SHORT EXERCISE. Go through the listing and write out all of it exactly.

Segmentation labeling items
►

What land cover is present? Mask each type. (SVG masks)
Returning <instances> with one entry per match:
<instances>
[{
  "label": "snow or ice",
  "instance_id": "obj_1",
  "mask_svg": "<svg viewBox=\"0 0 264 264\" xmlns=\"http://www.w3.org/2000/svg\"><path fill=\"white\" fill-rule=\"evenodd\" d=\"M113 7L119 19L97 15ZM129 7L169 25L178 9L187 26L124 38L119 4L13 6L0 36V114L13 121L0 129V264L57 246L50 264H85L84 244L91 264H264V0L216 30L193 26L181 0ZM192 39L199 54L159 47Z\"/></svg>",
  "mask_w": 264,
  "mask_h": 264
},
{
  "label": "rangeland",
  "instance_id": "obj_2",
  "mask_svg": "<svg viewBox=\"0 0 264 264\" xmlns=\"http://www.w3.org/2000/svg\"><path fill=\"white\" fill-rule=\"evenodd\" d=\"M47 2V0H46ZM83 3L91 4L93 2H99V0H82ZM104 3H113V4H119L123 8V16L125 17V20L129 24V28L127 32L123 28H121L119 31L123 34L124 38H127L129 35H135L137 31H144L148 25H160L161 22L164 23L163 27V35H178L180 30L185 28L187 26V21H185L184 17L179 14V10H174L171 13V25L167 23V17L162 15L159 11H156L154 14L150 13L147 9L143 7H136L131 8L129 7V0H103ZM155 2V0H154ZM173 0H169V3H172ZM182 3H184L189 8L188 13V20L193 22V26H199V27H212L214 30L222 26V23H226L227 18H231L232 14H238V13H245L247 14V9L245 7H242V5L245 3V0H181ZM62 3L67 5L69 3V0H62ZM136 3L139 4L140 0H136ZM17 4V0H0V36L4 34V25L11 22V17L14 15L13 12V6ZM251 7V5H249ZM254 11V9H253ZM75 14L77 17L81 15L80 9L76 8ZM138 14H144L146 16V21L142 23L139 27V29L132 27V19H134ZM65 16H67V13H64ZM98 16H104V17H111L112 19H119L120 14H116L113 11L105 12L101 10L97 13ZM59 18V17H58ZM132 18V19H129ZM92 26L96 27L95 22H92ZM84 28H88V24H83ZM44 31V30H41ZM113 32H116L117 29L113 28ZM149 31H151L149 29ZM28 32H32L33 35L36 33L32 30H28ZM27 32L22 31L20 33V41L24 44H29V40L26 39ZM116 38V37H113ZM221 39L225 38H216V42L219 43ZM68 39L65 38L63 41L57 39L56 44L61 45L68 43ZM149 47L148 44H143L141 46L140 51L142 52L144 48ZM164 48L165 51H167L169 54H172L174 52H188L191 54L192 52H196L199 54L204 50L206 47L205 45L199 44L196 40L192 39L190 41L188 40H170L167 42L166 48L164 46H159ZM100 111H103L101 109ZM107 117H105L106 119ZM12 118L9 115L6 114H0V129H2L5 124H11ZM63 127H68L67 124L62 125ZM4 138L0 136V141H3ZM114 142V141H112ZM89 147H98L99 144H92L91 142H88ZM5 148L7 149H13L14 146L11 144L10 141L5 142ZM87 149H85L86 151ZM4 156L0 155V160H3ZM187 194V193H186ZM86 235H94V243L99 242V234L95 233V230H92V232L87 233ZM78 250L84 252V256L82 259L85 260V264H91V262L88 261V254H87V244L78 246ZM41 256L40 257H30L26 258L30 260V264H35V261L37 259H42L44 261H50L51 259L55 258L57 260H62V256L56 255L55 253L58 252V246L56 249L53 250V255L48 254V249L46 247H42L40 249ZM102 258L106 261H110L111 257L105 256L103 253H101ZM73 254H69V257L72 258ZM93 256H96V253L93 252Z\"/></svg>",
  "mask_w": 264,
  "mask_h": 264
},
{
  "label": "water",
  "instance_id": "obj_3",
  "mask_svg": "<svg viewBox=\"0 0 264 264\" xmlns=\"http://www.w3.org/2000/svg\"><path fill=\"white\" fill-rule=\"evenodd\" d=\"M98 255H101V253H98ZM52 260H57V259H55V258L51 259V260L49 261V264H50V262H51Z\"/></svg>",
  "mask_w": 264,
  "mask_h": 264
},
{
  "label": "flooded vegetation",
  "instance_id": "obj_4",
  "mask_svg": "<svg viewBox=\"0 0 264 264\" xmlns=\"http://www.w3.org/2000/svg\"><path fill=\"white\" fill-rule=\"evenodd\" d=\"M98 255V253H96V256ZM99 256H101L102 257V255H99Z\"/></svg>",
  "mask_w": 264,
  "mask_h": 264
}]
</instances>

◄

RIGHT ANSWER.
What land cover is present? Mask each type. (SVG masks)
Returning <instances> with one entry per match:
<instances>
[{
  "label": "snow or ice",
  "instance_id": "obj_1",
  "mask_svg": "<svg viewBox=\"0 0 264 264\" xmlns=\"http://www.w3.org/2000/svg\"><path fill=\"white\" fill-rule=\"evenodd\" d=\"M113 7L119 19L97 15ZM129 7L169 25L178 9L187 26L124 38L119 4L13 6L0 36V114L13 121L0 129V264L57 246L50 264H85L84 244L91 264H264V0L216 30L193 26L181 0ZM192 39L199 54L159 47Z\"/></svg>",
  "mask_w": 264,
  "mask_h": 264
},
{
  "label": "rangeland",
  "instance_id": "obj_2",
  "mask_svg": "<svg viewBox=\"0 0 264 264\" xmlns=\"http://www.w3.org/2000/svg\"><path fill=\"white\" fill-rule=\"evenodd\" d=\"M47 2V0H46ZM83 3L91 4L93 2H99V0H82ZM104 3H113V4H119L123 8V16L125 17V20L129 24V28L127 32L123 28H121L119 31L123 34L124 38H127L129 35H135L137 31H144L148 25H160L161 22L164 23L163 27V35H178L180 30L185 28L187 26V21H185L184 17L179 14V10H174L171 13V25L167 23V17L162 15L159 11H156L154 14L150 13L147 9L143 7H136L131 8L129 7V0H103ZM155 2V0H154ZM173 0H169V3H172ZM182 3H184L189 8L188 13V20L193 22V26H199V27H212L214 30L222 26V23H226L227 18H231L232 14H238V13H245L247 14V9L245 7H242V5L245 3V0H181ZM62 3L67 5L69 3V0H62ZM136 3L139 4L140 0H136ZM17 4V0H0V36L4 34V25L11 22V17L14 15L13 12V6ZM251 7V5H249ZM254 11V9H253ZM75 14L77 17L81 15L80 9L76 8ZM138 14H144L146 16V21L142 23L139 27V29L132 27V19H134ZM65 16H67V13H64ZM98 16H104V17H111L112 19H119L120 14H116L113 11L105 12L101 10L97 13ZM59 18V17H58ZM132 18V19H129ZM92 26L96 27L95 22H92ZM84 28H88V24H83ZM44 31V30H41ZM113 32H116L117 29L113 28ZM149 31H151L149 29ZM28 32H32L33 35L36 33L32 30H28ZM27 32L22 31L20 33V41L24 44H29V40L26 39ZM116 38V37H113ZM221 39L225 38H216V42L219 43ZM68 39L65 38L63 41L57 39L56 44L61 45L68 43ZM149 47L148 44H143L141 46L140 51L142 52L144 48ZM164 48L165 51H167L169 54H172L174 52H188L191 54L192 52H196L199 54L204 50L206 47L205 45L199 44L196 40L192 39L190 41L188 40H170L167 42L166 48L164 46H159ZM100 111H103L101 109ZM107 117H105L106 119ZM12 118L9 115L6 114H0V129H2L5 124H11ZM63 127H68L67 124L62 125ZM4 138L0 136V141H3ZM114 142V141H112ZM89 147H98L99 144H92L91 142H88ZM5 148L7 149H13L14 146L11 144L10 141L5 142ZM87 149H85L86 151ZM4 156L0 155V160H3ZM187 194V193H186ZM86 235H94V243L99 242V234L95 233V230H92V232L87 233ZM78 250L84 252V256L82 259L85 260V264H91V262L88 261V254H87V244L78 246ZM41 256L40 257H30L26 258L30 260V264H35V261L37 259H42L44 261H50L51 259L55 258L57 260H62V256L56 255L55 253L58 252V246L56 249L53 250V255L48 254V249L46 247H42L40 249ZM102 258L106 261H110L111 257L105 256L103 253H101ZM73 254H69V257L72 258ZM93 256H96V253L93 252Z\"/></svg>",
  "mask_w": 264,
  "mask_h": 264
},
{
  "label": "water",
  "instance_id": "obj_3",
  "mask_svg": "<svg viewBox=\"0 0 264 264\" xmlns=\"http://www.w3.org/2000/svg\"><path fill=\"white\" fill-rule=\"evenodd\" d=\"M98 255H101V253H98ZM52 260H57V259H55V258L51 259V260L49 261V264H50V262H51Z\"/></svg>",
  "mask_w": 264,
  "mask_h": 264
},
{
  "label": "flooded vegetation",
  "instance_id": "obj_4",
  "mask_svg": "<svg viewBox=\"0 0 264 264\" xmlns=\"http://www.w3.org/2000/svg\"><path fill=\"white\" fill-rule=\"evenodd\" d=\"M98 255V253H96V256ZM99 256H101L102 257V255H99Z\"/></svg>",
  "mask_w": 264,
  "mask_h": 264
}]
</instances>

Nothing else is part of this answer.